Yi stated that he had opted to blame the hotel because if it had had sufficient security, the incident would have been avoided.

He added that during the first confrontation, there was no intervention by any hotel employee or security.

This resulted in his argument that the lodge had not quantified its duty of care towards him and his late wife.

On its part, Keekorok Lodge said there were adequate security measures at all times, arguing that the couple and their guide failed to report the incident despite having the opportunity to.

It said the incident was so remote that it could not have been reasonably foreseen.

The court heard that the lodge did not place guards inside the dining hall and that the weapon used, a steak knife, was on the tables for the purpose of eating not stabbing.

The lodge blamed the assigned tour guide saying he ought to have acted.

At the same time, it did not dispute that it owed Yi and Jinli a duty of care but argued that it had breached it.

It stated that the occurrence of an injury or harm on an occupier’s premises was not enough to warrant an occupier’s negligent liability.

An occupier’s liability is a specific type of negligence involving damage caused by a breach of a duty of care.

According to the legal dictionary, a duty of care is a legal responsibility of a person or organisation to avoid behaviors or omissions that could reasonably be foreseen to cause harm to others.

Keekorok Lodge argued that there was no causation link between its conduct and the event causing harm and loss to Yi and his late wife.

“Mr Changpin is personally liable for the stabbing and for the damage suffered by the plaintiff (Yi) and the deceased,” it argued.

Noting the arguments, it stated that Yi was not entitled to any reliefs sought.
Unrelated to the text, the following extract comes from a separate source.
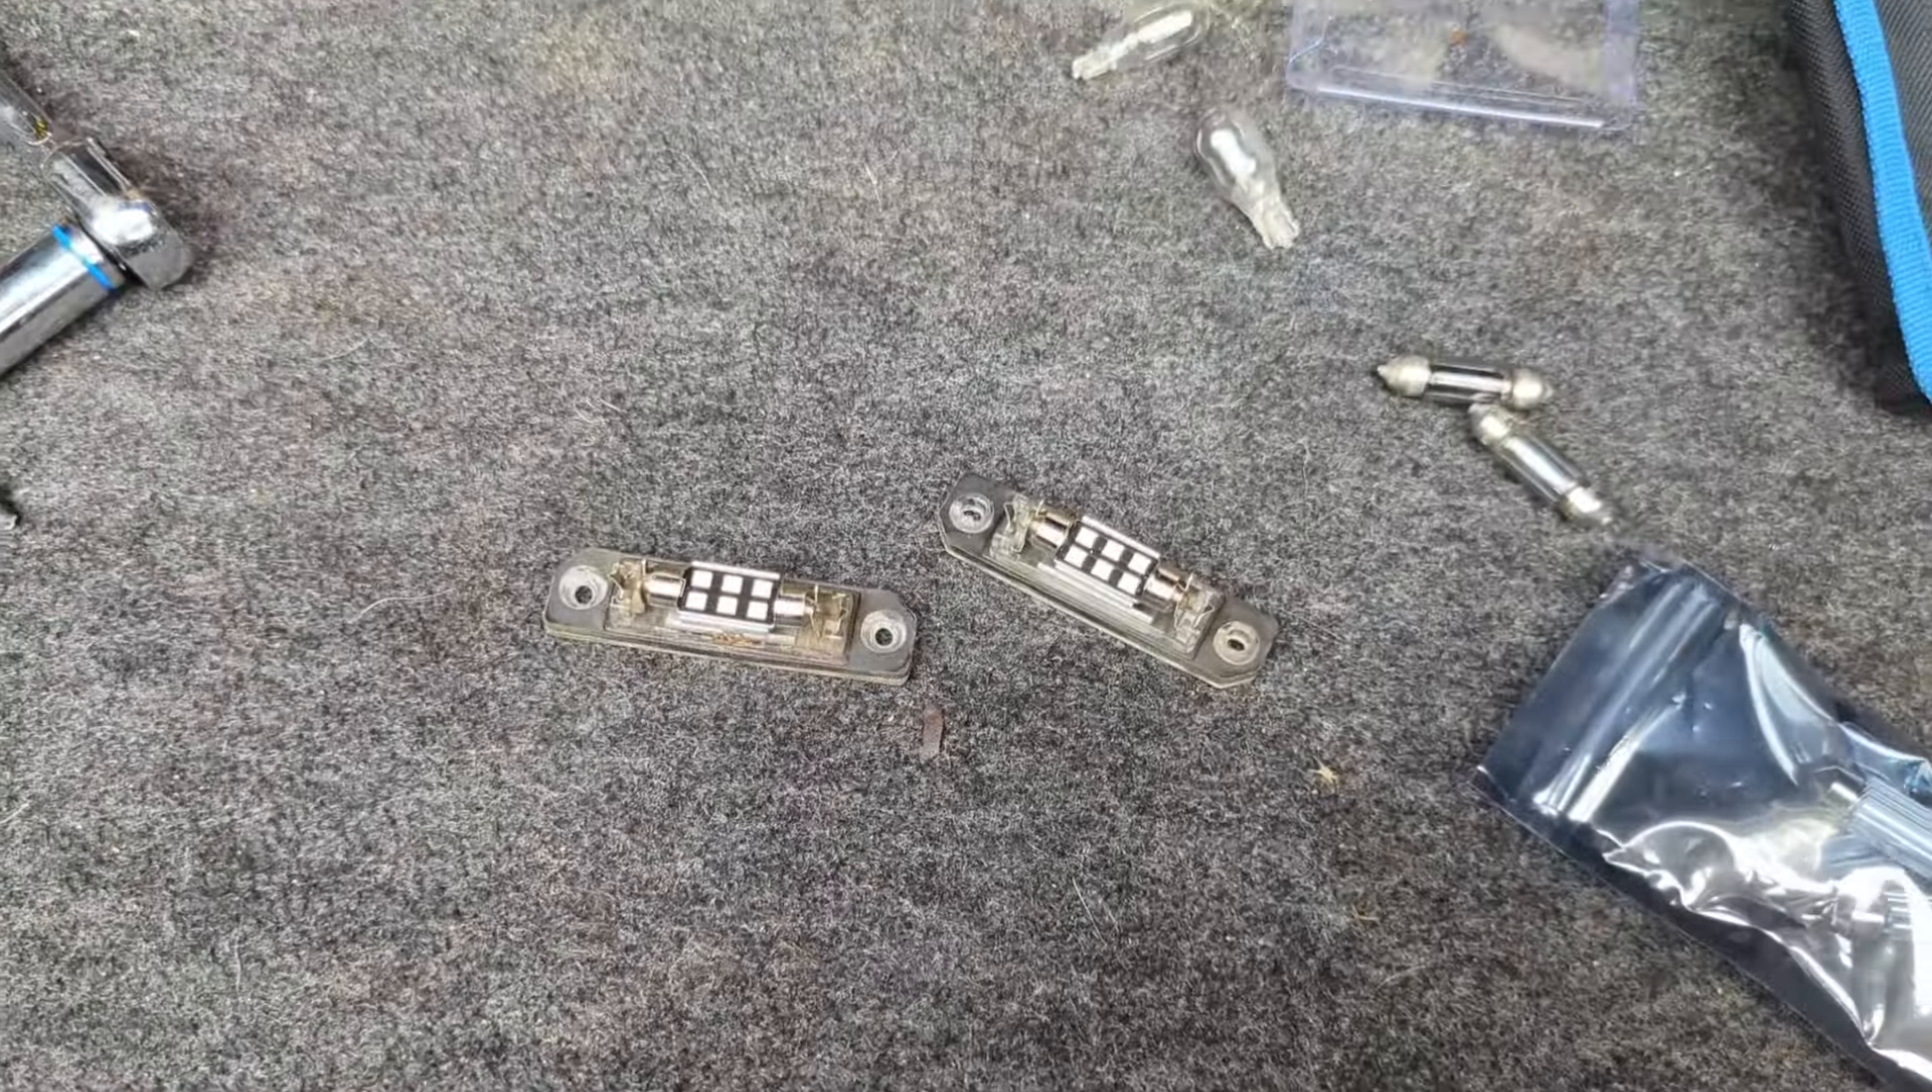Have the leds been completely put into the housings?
Yes.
Upon determination, Narok High Court Judge Francis Gikonyo found that the use of eating knives as weaponry is foreseeable as is fighting in restaurants.

“In light thereof, the court finds and holds the defendant (Keekorok Lodge) to be wholly liable for breach of duty of care to the plaintiff and the deceased,” he stated.

On the reliefs sought, the judge found that Sh100,000 for pain and suffering that reasonable.

Ruling that Jinli was depended upon by her child, mother, mother -in-law and husband, Justice Gikonyo found dependent is proven.

He noted that since Jinli was 45 years old, it is reasonable to say she would have worked up to 60 years.

Considering the uncertainties of life, he used a multiplier of 15 years to calculate the relief for loss of life expectancy.

On a dependent ratio of 2/3, the court calculated the same to amount to 21,598,670 Chinese Yuan (Sh426,141,759.1).

The court also awarded Sh727,000 for death and funeral expenses incurred, and RDM 23,728 on special damages.

In a separate case, Changpin has since been charged with murder.